(Input data)
Segment Open

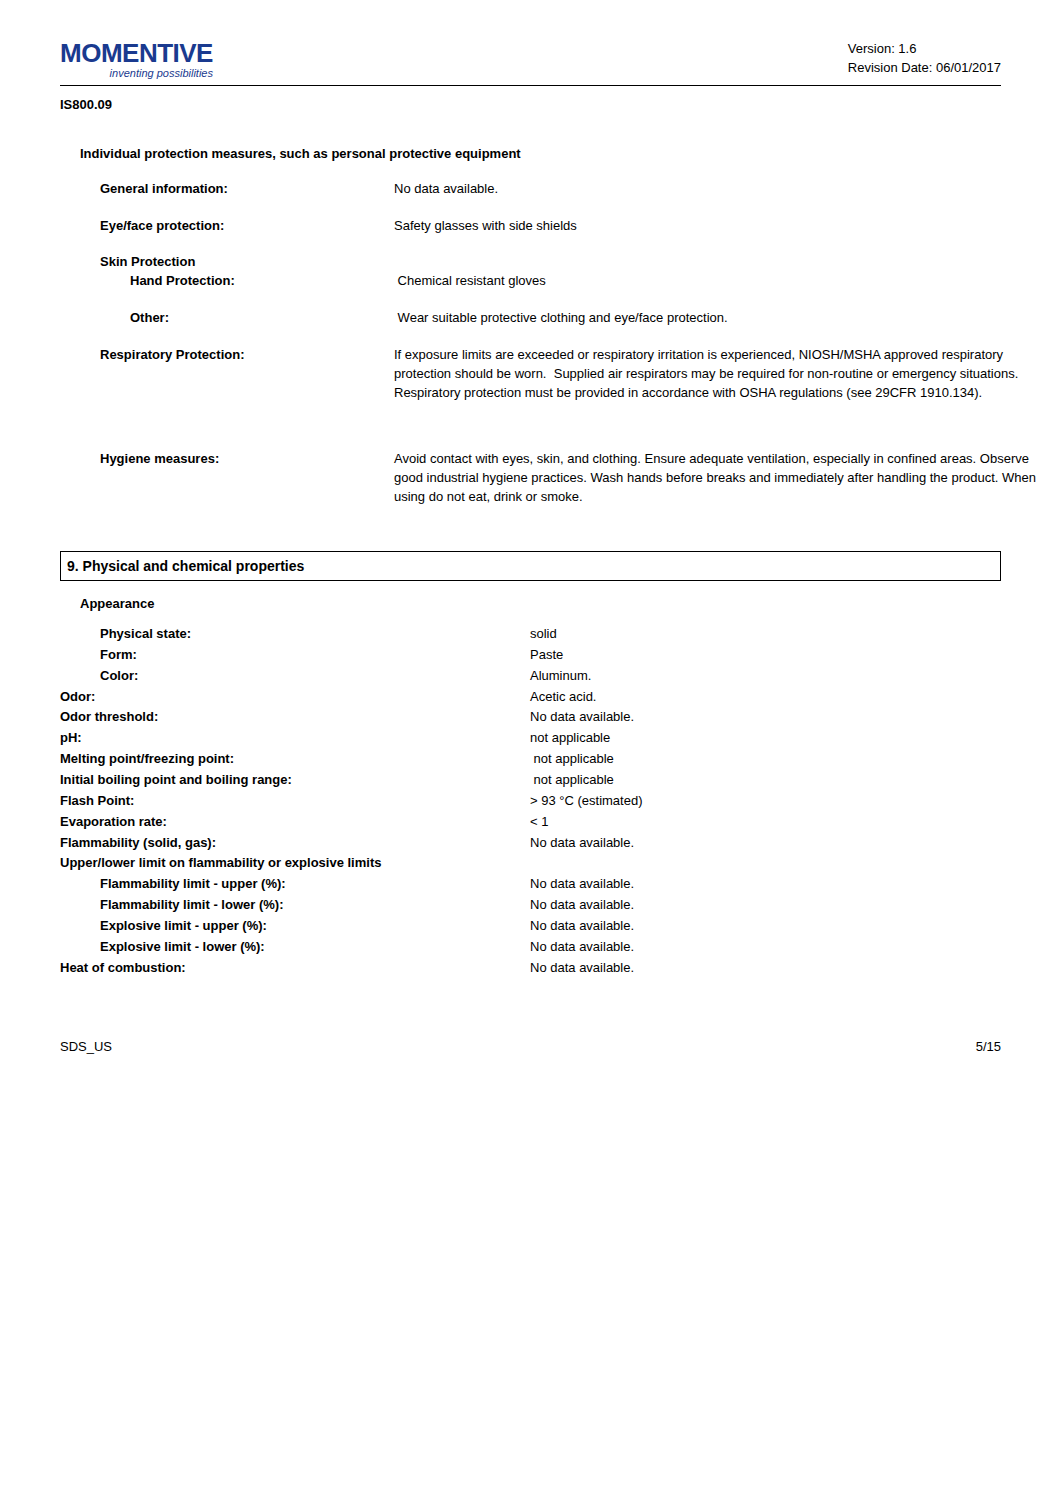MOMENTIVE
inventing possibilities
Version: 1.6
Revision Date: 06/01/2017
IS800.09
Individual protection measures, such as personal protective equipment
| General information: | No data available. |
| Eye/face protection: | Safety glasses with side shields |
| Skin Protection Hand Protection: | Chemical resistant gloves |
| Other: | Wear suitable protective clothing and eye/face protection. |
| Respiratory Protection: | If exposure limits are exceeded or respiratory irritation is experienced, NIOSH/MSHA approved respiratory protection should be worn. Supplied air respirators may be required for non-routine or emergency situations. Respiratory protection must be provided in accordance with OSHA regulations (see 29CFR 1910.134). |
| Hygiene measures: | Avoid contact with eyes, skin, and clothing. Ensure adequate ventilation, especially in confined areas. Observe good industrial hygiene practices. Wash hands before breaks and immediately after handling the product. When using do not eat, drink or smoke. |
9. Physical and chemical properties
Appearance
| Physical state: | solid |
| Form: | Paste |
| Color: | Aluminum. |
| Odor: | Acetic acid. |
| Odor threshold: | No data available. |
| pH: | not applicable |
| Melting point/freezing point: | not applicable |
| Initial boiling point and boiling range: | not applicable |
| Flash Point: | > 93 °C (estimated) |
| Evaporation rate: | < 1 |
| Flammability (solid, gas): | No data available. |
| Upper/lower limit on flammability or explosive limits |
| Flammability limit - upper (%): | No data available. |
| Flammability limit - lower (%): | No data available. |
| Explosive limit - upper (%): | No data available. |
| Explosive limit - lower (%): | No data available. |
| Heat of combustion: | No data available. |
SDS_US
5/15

Segment Closed

(What you have to do) Answer with the number alone after tallying the lines of the entries above that contain the word "protective".

(Your response) 2